BEGIN EXERCISE MATERIALS

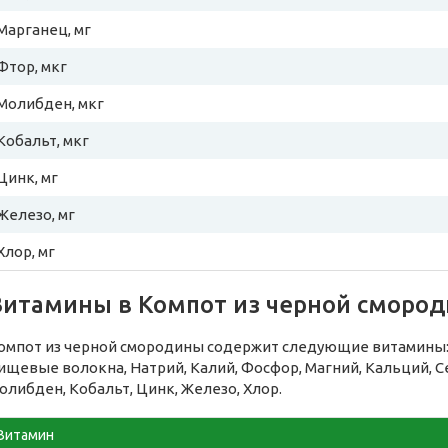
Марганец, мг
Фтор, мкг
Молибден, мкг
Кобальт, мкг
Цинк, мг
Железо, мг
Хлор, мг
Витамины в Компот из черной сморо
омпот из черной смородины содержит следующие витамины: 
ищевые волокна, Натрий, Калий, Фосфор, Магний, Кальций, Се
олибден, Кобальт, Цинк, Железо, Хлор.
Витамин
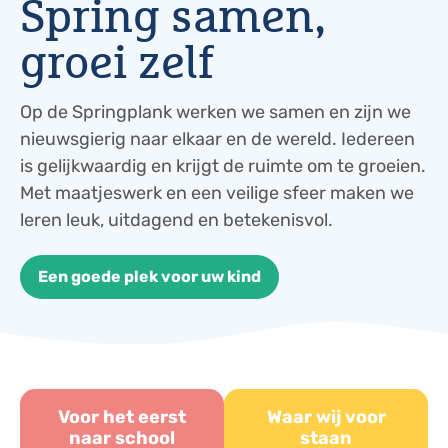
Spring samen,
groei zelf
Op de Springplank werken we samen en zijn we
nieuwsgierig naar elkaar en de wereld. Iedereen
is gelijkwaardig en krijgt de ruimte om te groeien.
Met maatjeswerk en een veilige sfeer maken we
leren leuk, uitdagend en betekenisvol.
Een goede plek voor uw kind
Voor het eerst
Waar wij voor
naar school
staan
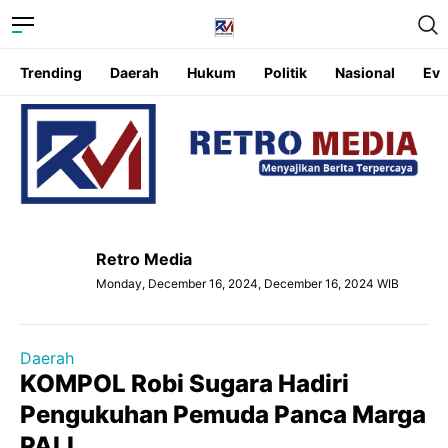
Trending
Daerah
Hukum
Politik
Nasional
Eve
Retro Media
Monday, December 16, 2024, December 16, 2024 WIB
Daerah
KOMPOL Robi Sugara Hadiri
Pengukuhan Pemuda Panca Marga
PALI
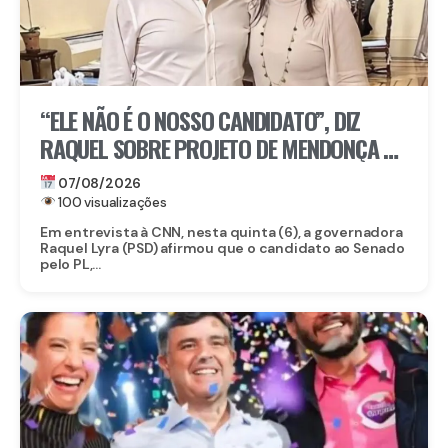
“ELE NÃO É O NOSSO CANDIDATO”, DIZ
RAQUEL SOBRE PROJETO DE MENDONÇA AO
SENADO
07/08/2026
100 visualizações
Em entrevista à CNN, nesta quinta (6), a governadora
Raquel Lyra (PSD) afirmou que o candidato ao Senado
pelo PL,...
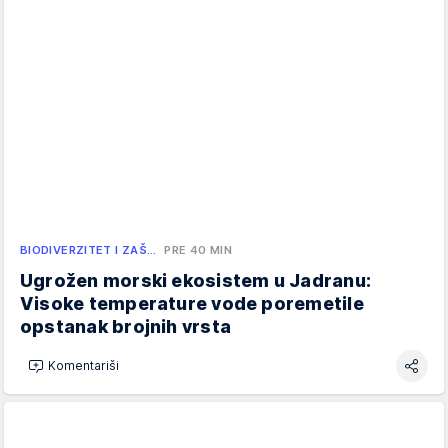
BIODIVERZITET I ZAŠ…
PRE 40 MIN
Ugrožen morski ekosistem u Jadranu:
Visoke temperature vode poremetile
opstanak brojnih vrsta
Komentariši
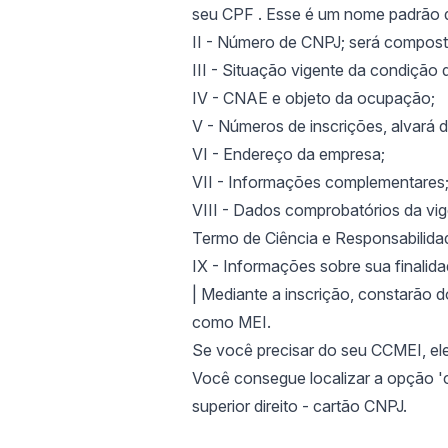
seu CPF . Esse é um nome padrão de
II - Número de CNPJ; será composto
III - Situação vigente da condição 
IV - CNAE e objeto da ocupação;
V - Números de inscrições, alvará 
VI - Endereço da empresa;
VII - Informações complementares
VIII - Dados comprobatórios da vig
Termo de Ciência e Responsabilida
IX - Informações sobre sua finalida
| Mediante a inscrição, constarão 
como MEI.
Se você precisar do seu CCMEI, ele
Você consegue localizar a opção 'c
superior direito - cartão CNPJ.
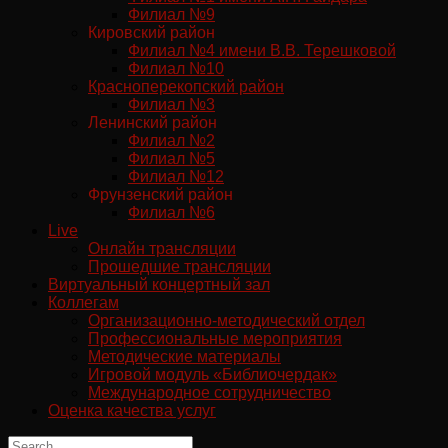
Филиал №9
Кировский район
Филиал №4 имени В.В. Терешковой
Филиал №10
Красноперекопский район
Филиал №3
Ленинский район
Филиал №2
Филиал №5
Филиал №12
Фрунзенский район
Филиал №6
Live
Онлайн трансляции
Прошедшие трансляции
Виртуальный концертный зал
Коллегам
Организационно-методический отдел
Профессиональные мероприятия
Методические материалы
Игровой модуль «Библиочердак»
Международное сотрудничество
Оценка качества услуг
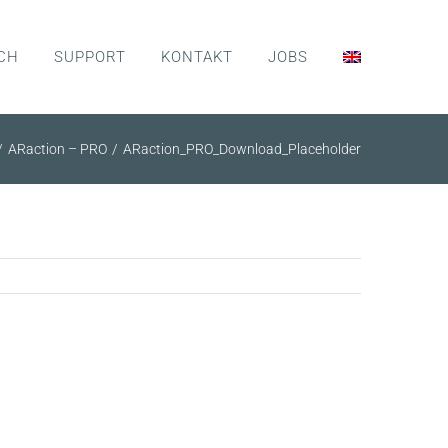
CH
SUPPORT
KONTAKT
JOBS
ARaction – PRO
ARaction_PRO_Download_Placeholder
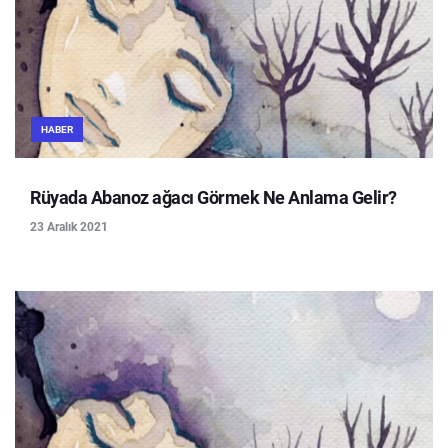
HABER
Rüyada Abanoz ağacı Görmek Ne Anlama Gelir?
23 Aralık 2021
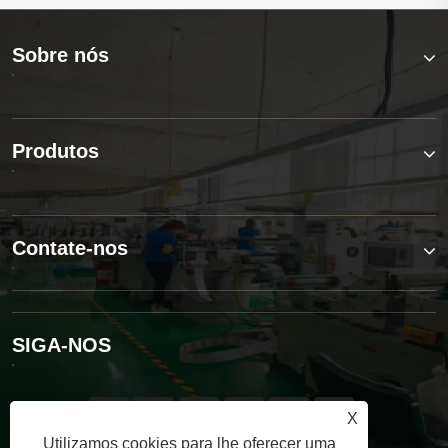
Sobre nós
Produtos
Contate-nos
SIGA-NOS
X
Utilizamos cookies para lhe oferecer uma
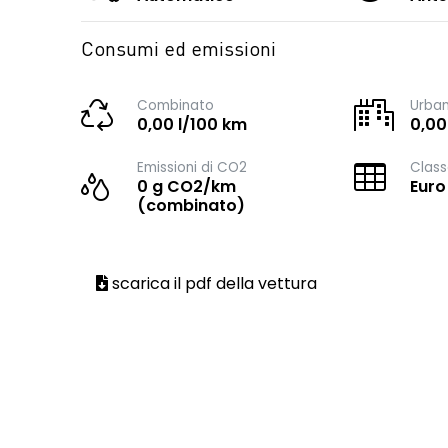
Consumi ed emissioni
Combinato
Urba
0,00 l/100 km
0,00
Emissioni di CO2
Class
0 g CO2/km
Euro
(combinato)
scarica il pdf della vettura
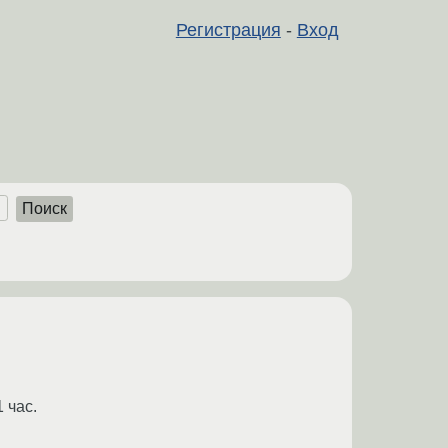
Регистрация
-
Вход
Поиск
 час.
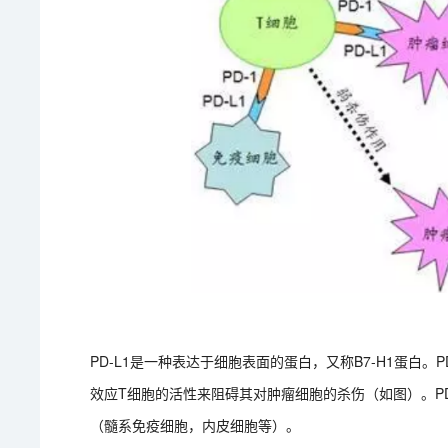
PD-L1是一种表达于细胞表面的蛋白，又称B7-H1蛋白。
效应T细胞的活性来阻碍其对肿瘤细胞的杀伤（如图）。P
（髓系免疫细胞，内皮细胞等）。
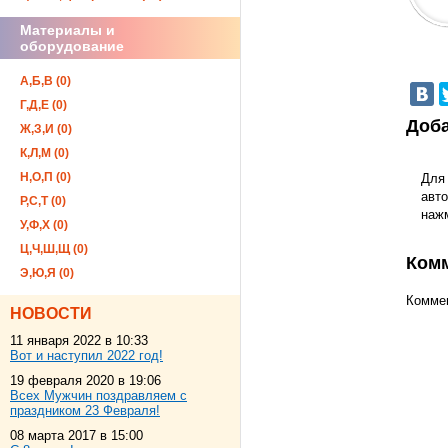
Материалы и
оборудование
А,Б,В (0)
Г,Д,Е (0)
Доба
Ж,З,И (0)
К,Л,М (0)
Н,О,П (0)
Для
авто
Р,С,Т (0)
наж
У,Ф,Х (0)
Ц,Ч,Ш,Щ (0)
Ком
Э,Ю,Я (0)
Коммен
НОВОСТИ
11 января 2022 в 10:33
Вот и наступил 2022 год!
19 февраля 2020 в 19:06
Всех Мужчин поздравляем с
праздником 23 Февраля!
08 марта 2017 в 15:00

END EXERCISE MATERIALS
BEGIN EXERCISE MATERIALS

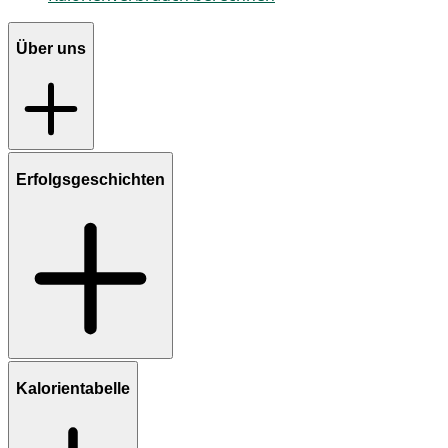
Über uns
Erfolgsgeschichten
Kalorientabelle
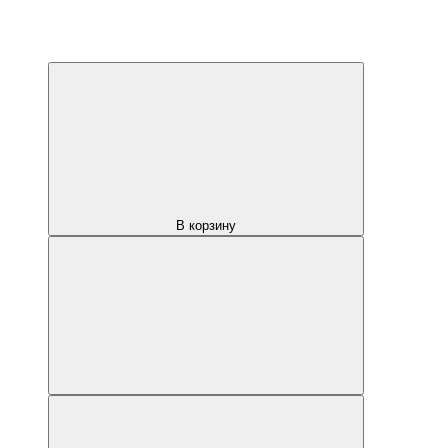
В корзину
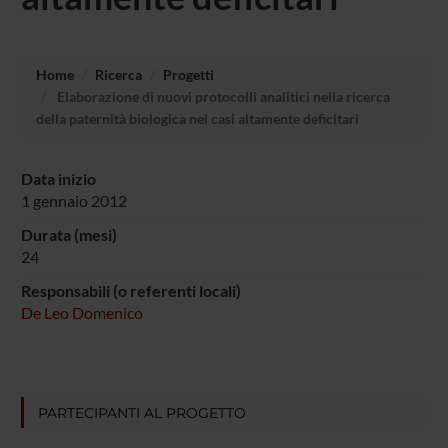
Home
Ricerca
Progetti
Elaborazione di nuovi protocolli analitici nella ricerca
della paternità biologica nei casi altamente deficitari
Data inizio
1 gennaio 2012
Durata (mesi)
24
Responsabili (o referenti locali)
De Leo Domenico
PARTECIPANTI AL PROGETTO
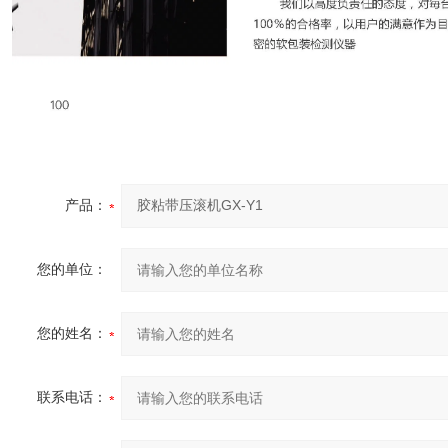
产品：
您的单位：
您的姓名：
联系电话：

END EXERCISE MATERIALS

= TASK DETAILS =
In the items above, reproduce verbatim the lines starting at the one that contains "Марганец, мг" and ending at the one that contains "ищевые волокна, Натрий, Калий, Фосфор, Магний, Кальций, Се", including both of those lines.

= RESPONSE FOR THIS EXERCISE =
Марганец, мг
Фтор, мкг
Молибден, мкг
Кобальт, мкг
Цинк, мг
Железо, мг
Хлор, мг
Витамины в Компот из черной сморо
омпот из черной смородины содержит следующие витамины: 
ищевые волокна, Натрий, Калий, Фосфор, Магний, Кальций, Се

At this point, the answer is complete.